En ce qui me concerne, l’auto-ethnographie m’amènera à mettre en relation la vie de mes ancêtres européens, acadiens et mi’gmaq et le contexte socio-historique de ma venue au monde et de mon enfance. Puis, il me permettra de développer un autre regard sur ma vie dans la contre-culture moderne à partie de l’adolescence, ma quête de sens, ma professionnalisation ainsi que mes pratiques actuelles. Ceci pour tenter de comprendre mon chemin de vie à partir des courants culturels de l’histoire du Québec et du monde, dans l’intention d’intégrer les différents courants qui m’ont façonnée et de prendre une distance face à ma vie afin de pouvoir transformer encore plus profondément mon récit intérieur en lien avec cette dernière.

Pour Denzin (2006), l’auto-ethnographie nous permet d’étudier le monde social et de rendre compte d’une partie de l’histoire, à partir d’un point de vue singulier.
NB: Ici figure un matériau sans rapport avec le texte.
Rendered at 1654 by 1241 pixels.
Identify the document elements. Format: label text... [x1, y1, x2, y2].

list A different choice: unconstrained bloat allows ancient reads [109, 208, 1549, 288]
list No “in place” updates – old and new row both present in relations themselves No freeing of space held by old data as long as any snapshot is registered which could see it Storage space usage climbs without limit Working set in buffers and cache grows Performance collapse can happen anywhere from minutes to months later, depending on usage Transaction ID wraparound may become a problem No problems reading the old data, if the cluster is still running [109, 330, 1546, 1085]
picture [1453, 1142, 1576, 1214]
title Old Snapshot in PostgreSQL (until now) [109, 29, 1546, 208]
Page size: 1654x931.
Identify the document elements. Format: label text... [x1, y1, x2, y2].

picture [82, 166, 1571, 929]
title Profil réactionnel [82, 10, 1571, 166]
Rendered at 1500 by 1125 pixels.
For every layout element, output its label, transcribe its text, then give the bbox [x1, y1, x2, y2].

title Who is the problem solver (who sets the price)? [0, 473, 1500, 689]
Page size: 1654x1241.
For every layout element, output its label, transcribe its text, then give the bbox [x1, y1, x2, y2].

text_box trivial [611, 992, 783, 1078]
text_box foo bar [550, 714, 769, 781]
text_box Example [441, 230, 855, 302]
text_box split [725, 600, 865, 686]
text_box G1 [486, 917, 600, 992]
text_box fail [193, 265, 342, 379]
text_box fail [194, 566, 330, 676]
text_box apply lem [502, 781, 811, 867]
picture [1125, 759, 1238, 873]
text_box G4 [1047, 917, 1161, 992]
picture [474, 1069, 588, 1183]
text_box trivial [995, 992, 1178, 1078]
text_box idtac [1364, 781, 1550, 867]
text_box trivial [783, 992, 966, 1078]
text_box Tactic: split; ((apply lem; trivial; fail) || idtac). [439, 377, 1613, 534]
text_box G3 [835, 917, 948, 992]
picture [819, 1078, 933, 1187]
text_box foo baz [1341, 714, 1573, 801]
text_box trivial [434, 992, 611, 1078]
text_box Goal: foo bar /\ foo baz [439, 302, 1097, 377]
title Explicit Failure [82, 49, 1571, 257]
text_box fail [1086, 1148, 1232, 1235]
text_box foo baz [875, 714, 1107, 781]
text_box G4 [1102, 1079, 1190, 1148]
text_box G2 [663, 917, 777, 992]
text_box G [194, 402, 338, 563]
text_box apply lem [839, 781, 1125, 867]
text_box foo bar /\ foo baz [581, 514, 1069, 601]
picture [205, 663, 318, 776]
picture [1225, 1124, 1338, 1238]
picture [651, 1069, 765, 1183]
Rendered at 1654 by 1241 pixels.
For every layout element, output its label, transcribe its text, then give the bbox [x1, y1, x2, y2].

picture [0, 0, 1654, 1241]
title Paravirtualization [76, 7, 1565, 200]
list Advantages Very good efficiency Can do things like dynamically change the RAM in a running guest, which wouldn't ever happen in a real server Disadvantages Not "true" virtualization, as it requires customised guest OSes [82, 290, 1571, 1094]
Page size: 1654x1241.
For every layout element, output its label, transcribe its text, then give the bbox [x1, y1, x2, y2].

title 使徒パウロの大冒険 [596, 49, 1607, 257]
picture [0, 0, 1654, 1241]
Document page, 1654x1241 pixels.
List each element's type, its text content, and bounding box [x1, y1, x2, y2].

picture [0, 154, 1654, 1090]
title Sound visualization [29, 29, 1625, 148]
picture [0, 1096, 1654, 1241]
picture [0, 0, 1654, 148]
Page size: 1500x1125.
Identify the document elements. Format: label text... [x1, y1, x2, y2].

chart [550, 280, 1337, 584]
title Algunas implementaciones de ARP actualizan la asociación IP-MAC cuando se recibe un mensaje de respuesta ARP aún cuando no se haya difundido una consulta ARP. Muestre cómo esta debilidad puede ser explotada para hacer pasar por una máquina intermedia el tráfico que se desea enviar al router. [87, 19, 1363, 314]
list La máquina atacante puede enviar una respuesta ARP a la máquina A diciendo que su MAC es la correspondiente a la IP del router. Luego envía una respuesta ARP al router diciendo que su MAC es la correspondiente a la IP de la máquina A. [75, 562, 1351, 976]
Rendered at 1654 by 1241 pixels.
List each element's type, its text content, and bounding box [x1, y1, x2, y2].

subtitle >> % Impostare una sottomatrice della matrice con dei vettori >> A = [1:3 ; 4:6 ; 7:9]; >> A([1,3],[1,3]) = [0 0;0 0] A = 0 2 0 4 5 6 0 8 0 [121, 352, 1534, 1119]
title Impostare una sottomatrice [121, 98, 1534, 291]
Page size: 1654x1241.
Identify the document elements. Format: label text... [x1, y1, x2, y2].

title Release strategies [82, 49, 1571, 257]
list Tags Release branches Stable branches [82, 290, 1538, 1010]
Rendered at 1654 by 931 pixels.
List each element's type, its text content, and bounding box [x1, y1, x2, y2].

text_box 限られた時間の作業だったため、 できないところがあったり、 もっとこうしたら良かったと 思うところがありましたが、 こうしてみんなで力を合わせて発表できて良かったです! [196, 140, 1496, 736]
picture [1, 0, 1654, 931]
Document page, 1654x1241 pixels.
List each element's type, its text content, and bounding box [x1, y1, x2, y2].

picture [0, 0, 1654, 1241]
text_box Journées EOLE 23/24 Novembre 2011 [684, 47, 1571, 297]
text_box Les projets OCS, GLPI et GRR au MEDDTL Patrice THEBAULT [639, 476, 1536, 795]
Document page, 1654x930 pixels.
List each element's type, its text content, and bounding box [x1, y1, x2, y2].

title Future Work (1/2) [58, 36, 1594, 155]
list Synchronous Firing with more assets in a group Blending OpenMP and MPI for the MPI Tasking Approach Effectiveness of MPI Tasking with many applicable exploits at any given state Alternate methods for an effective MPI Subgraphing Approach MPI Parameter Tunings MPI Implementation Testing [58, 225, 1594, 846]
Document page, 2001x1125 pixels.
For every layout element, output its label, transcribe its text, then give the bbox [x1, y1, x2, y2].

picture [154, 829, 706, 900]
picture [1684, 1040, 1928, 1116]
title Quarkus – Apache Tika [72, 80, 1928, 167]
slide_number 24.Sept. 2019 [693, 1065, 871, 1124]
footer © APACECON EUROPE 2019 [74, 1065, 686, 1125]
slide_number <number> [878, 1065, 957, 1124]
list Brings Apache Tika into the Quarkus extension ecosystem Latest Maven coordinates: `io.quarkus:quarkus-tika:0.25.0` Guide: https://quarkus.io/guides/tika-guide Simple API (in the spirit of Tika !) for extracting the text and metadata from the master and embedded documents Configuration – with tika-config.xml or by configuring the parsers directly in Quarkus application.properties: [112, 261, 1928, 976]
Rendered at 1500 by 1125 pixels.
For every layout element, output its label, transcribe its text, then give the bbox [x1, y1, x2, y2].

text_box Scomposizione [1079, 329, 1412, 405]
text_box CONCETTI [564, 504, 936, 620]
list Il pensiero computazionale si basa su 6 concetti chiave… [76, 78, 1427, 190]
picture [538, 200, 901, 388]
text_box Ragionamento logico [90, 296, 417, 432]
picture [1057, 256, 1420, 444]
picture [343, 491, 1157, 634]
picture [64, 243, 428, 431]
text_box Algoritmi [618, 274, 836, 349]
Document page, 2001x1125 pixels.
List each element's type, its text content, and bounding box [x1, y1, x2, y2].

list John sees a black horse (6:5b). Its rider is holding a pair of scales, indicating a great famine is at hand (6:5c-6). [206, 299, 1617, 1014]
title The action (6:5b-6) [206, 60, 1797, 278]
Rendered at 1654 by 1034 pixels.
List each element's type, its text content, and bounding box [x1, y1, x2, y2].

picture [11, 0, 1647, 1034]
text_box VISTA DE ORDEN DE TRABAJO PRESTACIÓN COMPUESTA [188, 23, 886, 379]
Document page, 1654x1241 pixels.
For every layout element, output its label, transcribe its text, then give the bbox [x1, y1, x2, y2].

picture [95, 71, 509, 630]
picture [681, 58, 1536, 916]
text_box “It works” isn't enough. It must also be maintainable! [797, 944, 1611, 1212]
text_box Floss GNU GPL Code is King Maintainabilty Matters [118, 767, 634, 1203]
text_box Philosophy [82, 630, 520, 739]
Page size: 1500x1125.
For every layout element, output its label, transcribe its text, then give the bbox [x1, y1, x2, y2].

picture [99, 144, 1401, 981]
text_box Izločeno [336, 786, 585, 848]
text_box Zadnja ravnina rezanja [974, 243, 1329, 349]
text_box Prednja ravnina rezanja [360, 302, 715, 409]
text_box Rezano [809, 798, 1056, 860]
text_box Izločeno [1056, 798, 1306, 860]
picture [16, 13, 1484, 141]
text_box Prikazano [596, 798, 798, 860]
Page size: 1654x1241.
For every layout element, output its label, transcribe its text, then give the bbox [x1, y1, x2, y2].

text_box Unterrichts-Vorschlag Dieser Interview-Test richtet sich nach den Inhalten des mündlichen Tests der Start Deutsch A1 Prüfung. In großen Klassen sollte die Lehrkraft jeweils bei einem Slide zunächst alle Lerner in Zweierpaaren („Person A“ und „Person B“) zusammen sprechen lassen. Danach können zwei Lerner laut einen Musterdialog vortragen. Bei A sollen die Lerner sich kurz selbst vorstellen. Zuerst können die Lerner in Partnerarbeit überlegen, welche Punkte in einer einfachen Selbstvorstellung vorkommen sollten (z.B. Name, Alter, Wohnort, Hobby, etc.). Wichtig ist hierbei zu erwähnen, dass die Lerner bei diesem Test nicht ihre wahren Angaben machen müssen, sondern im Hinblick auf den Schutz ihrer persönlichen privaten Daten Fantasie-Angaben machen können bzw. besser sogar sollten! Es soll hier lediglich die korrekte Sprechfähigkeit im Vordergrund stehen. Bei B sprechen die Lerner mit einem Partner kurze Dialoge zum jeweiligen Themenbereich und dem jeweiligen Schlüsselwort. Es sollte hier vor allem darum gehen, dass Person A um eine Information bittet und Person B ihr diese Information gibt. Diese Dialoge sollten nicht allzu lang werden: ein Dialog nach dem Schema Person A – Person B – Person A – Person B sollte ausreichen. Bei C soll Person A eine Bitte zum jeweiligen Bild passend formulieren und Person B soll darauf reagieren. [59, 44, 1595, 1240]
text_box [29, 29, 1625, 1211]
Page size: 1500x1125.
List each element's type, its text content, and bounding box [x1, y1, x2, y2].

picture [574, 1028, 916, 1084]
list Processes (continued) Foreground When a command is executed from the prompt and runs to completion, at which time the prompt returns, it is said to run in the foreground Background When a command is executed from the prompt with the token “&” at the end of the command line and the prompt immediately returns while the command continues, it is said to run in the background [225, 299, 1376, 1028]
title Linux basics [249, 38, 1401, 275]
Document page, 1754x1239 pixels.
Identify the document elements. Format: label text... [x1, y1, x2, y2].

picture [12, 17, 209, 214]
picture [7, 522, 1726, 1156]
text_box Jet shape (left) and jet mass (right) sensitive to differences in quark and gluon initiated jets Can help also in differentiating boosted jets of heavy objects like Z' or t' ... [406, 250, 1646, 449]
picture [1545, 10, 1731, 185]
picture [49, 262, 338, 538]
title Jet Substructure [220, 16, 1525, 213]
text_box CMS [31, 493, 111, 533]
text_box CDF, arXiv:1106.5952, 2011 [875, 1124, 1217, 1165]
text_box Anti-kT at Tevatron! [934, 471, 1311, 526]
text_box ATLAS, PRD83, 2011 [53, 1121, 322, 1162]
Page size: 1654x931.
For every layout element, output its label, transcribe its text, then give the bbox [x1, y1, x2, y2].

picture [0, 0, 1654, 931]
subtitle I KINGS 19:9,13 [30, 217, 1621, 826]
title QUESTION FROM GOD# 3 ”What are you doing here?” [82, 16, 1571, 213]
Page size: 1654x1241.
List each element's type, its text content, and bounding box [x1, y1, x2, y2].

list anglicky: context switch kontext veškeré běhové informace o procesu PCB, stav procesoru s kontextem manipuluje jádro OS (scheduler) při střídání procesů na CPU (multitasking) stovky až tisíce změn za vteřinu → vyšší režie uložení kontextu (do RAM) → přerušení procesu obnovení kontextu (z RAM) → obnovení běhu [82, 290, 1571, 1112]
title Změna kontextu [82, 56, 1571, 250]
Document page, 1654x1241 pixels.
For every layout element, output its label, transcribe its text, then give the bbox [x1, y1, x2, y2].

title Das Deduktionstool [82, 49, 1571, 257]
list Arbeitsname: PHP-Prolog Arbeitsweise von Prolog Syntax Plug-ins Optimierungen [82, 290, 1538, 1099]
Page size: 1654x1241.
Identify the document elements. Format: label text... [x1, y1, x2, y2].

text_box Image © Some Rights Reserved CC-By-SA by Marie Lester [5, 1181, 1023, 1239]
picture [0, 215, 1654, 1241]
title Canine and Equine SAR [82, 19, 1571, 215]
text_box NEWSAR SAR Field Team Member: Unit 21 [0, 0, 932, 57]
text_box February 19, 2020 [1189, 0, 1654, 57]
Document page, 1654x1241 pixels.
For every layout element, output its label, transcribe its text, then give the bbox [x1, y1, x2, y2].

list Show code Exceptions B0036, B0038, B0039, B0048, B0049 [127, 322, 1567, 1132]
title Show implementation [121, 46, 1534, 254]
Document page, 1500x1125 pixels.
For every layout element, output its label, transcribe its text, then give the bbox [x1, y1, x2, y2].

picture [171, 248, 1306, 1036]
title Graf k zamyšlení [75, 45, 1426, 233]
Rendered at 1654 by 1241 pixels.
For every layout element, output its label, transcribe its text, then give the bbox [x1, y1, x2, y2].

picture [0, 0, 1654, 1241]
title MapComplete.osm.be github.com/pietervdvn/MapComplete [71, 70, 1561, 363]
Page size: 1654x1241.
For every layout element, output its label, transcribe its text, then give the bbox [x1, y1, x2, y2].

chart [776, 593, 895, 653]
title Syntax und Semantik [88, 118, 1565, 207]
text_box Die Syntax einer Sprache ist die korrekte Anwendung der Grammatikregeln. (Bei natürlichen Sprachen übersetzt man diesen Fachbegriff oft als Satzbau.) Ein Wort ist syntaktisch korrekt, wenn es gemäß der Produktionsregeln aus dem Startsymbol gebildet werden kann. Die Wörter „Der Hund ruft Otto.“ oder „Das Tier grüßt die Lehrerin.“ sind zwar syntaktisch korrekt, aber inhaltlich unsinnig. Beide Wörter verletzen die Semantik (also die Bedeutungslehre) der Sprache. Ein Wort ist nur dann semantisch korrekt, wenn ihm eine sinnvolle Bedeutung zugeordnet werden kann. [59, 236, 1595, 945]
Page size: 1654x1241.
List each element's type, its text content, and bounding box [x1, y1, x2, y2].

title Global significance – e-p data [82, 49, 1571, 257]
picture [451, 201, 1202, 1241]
D’après Rondeau (2011, p.49) cette méthode peut devenir « une manière singulière de présenter, de façon significative et consciente, le phénomène culturel vécu, questionné et recherché ». De plus, à l’instar d’Ellis et Bochner (2000), Dubé (2016) postule qu’un processus de réflexivité sur son positionnement en tant que chercheur-e peut inspirer une réflexion critique du lecteur ou de la lectrice sur son expérience de vie, sur la construction de sa personne et sur ses interactions, dans des contextes sociohistoriquement situés. Ainsi, pour Dubé (2016) :

ce dialogue se produit par le biais d’une comparaison des différences et des similitudes entre l’expérience du lecteur, ses pensées et ses émotions avec celles de l’auteur. En fait, le lecteur d’écrits autoethnographiques doit être non seulement touché émotionnellement et de façon critique, mais également transformé. (2016, p.68.)